The Mothers of Gynecology: Anarcha, Lucy, and Betsey

Anarcha, Lucy, and Betsey were enslaved women from plantations in and around Montgomery, Alabama. With neither consent nor anesthesia, they were experimented on by Dr. J. Marion Sims in the 1840s. After publishing the results of his “success,” Sims moved to New York to seek fame and fortune. Within a decade, he became known as the Father of Gynecology.  By contrast, Anarcha, Betsey, and Lucy fell into history. They changed the world, only to be forgotten by it.

M Adams

M Adams is a community organizer and co-executive director of Freedom Inc. As a queer Black person, Adams has developed and advocated for a strong intersectional approach in numerous important venues. Adams is a leading figure in the Take Back the Land movement. She presented before the United Nations for the Convention on Eliminating Racial Discrimination, and she is also a co-author of Forward from Ferguson and a paper on Black community control over the police. She also authored a piece on intersectionality theory in Why Killing Unarmed Black Folks Is a Queer Issue.

Sevonna Brown

Sevonna Brown is co-executive director at Black Women’s Blueprint. She is a birthworker through Ancient Song Doula Services and the Doula Project. She dedicates her work to the survival strategies that Black women build from rituals, sacred truths, and the ways they honor the intergenerational narratives of their reproductive herstories.

Farah Jasmine Griffin

Farah Jasmine Griffin is the William B. Ransford Professor of English and Comparative Literature at Columbia University, where she also served as the inaugural Chair of the African American and African Diaspora Studies department. Professor Griffin received her BA in History & Literature from Harvard and her PhD in American Studies from Yale. She has authored and edited eight books altogether.

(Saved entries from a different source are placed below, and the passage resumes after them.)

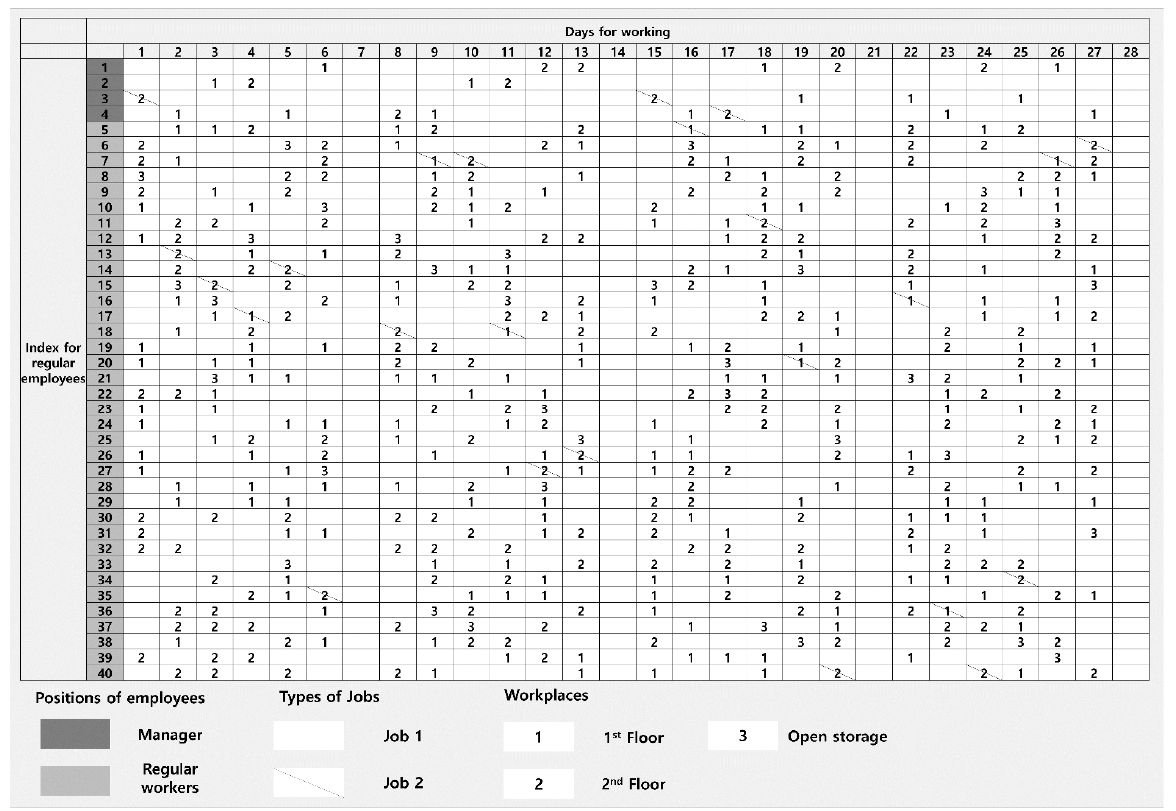
Figure 5. Optimal schedule of regular employees during overtime.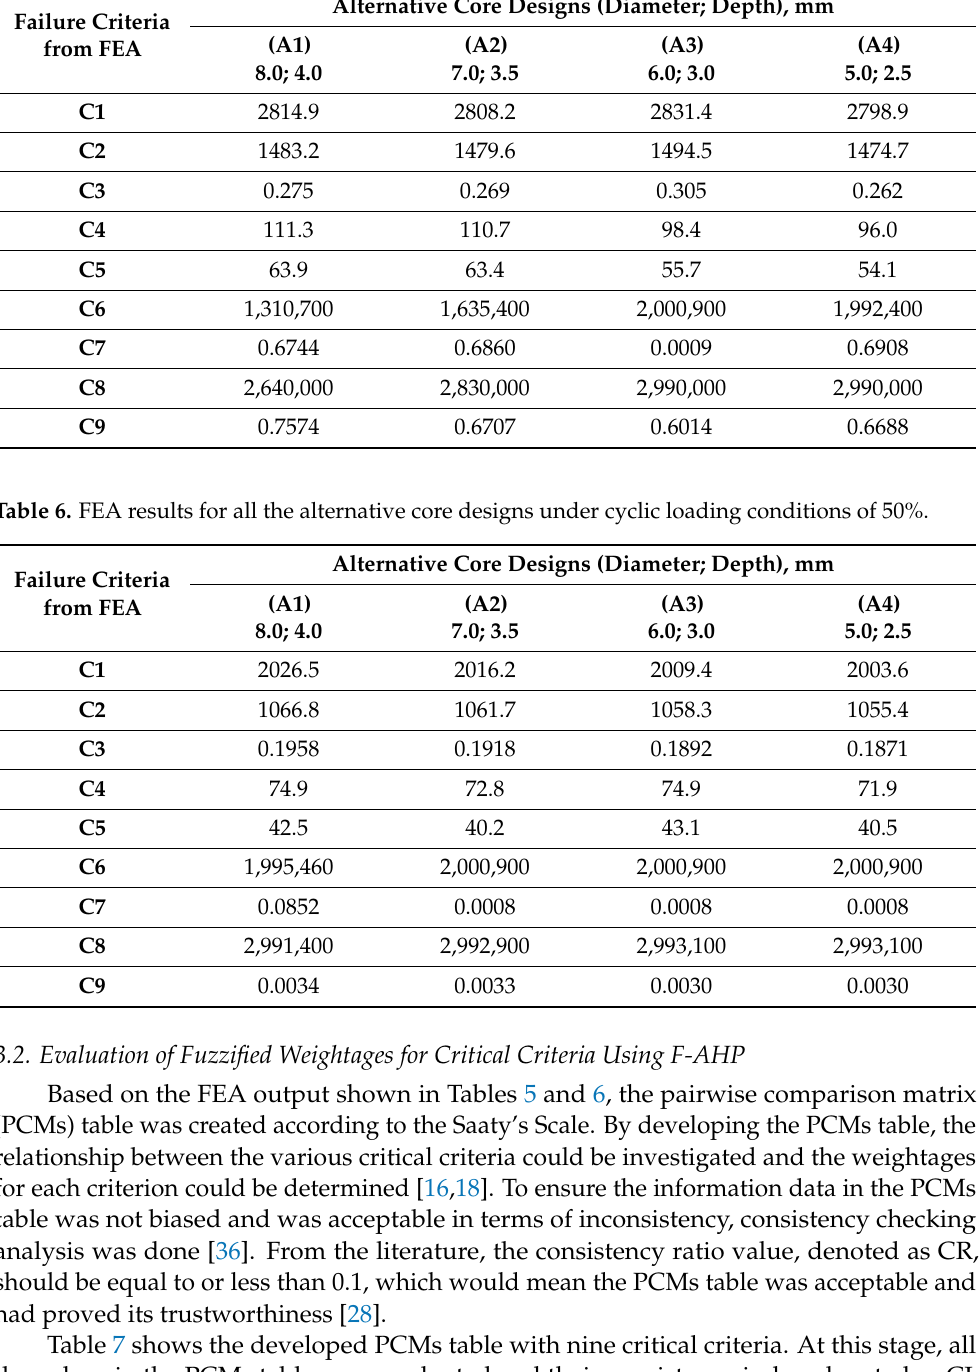
Table 5. FEA results for all the alternative core designs at 70% of cyclic loading conditions.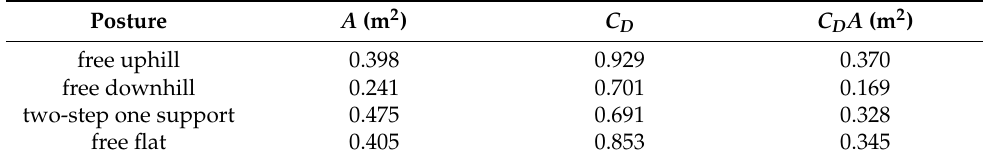
Table 1. Frontal area, drag coefficient, and drag area for the four athletic postures.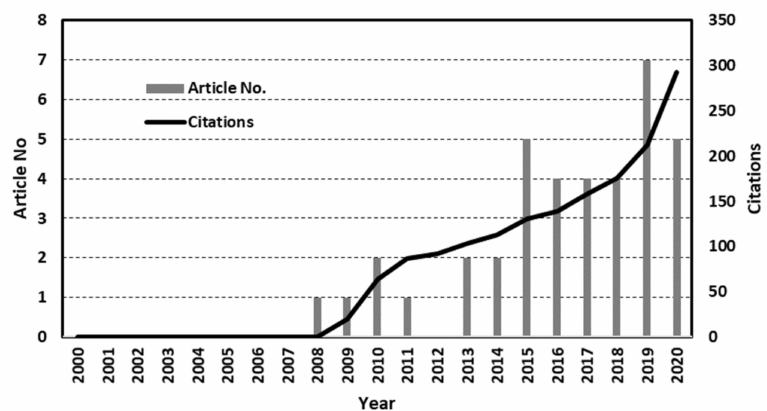
Figure 14. Number of articles (Article No.) on reduction reactions and related citations regarding PMRs from the year 2000 to 2020 documented in the Scopus database (keywords: “photocatalytic membrane reactor” or “membrane photoreactor” or “photocatalytic membrane” and “reduction” or “hydrogenation” and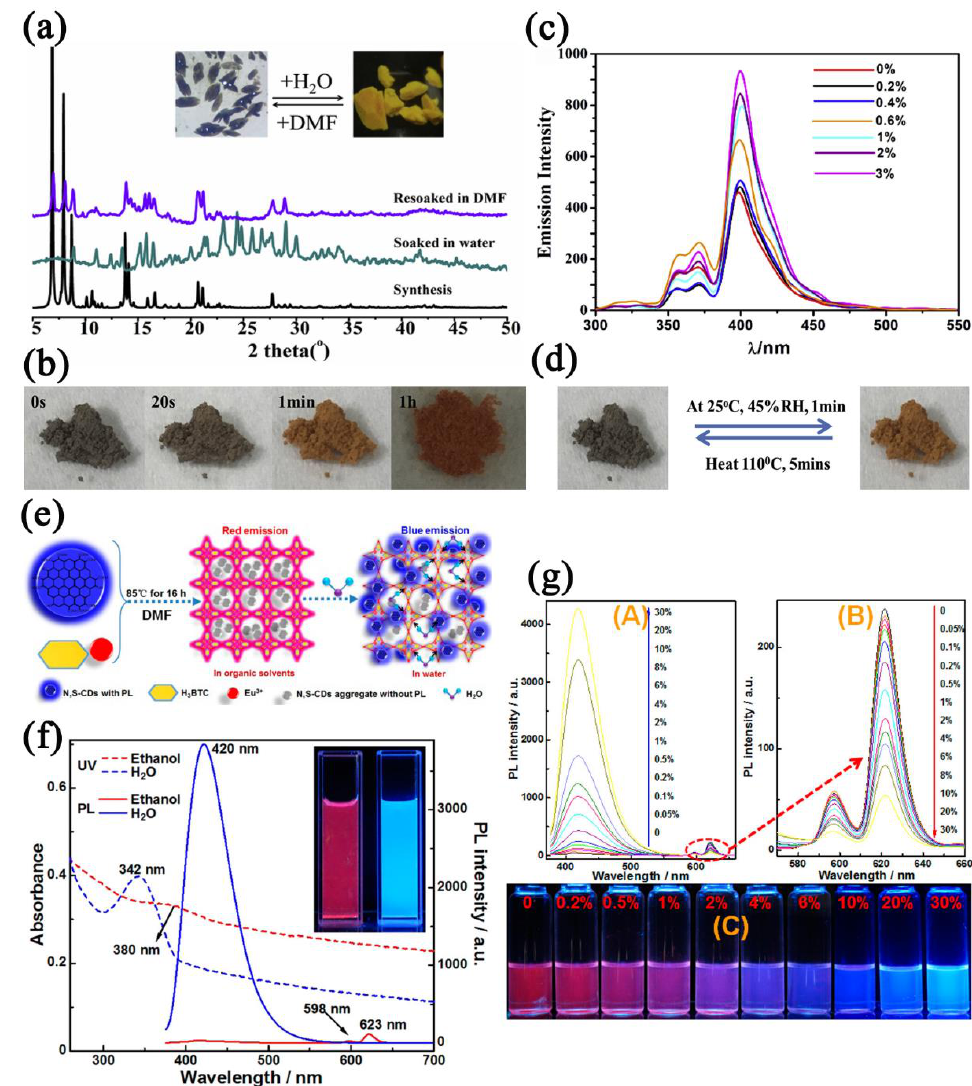
Figure 16. ( a ) XRD patterns and photographs of Co − MOF soaked in DMF and water. ( b ) Photograph images of Co − MOF at 45% RH for different times. ( c ) Luminescent spectrum ( λ ex = 285 nm) of Co − MOF to different water concentrations (0 – 3% v / v ) in DMF. ( d ) Photograph images of reversible color changes of Co − MOF at 45% RH. Reproduced with permission from Ref. [134]. Copyright 2019, Elsevier. ( e ) Schematic of the synthesis of Eu − MOF/N,S − CDs and detection of water in organic solvent ( f ) PL emission spectra, UV − Vis absorption spectra, and photographs of Eu − MOF/N,S − CDs in ethanol and water. ( g ) A for the luminescent spectra ( λ ex = 365 nm) of Eu − MOFs/N,S − CDs under different water concentrations (0 – 30% v / v ) in ethanol, B for the amplification of the red emission peaks in (A), C for the photographs (under 365 nm) of Eu − MOFs/N,S − CDs dispersed in ethanol with various water contents ( v / v ). Reproduced with permission from Ref. [139]. Copyright 2016, American Chemical Society.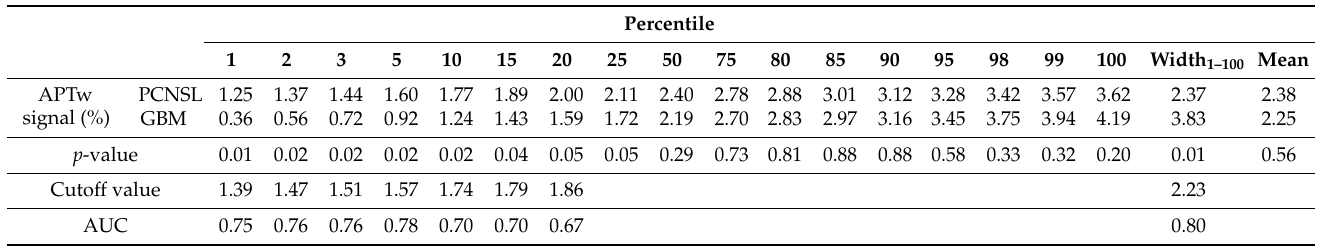
Table 2. The mean, percentile, and width 1–100 APTw signal values of PCNSL and glioblastoma,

Additionally, Professor Griffin collaborated with composer/pianist Geri Allen and director/actor S. Epatha Merkerson on two theatrical projects.

Imara Jones

Imara Jones (she/her) is a trans woman whose work has won Emmy and Peabody awards, is the creator of TransLash Media. TransLash Media is a cross-platform journalism, personal storytelling, and narrative project that produces content to shift the current culture of hostility toward transgender people in the U.S. In 2019, Jones chaired the first-ever UN High-Level Meeting on Gender Diversity, with over 600 participants. Jones holds degrees from the London School of Economics and Columbia University. 

Octavia E. Butler

OCTAVIA E. BUTLER was a renowned African American author and became the first science-fiction writer, and one of the first Black women, to receive a MacArthur “Genius” Fellowship grant in 1995. Born in Pasadena in 1947, she was raised by her mother and her grandmother.  She was the author of several award-winning novels including PARABLE OF THE SOWER (1993), which was a New York Times Notable Book of the Year, and PARABLE OF THE TALENTS (1995) winner of the Nebula Award for the best science fiction novel published that year. She was acclaimed for her lean prose, strong protagonists, and social observations in stories that range from the distant past to the far future.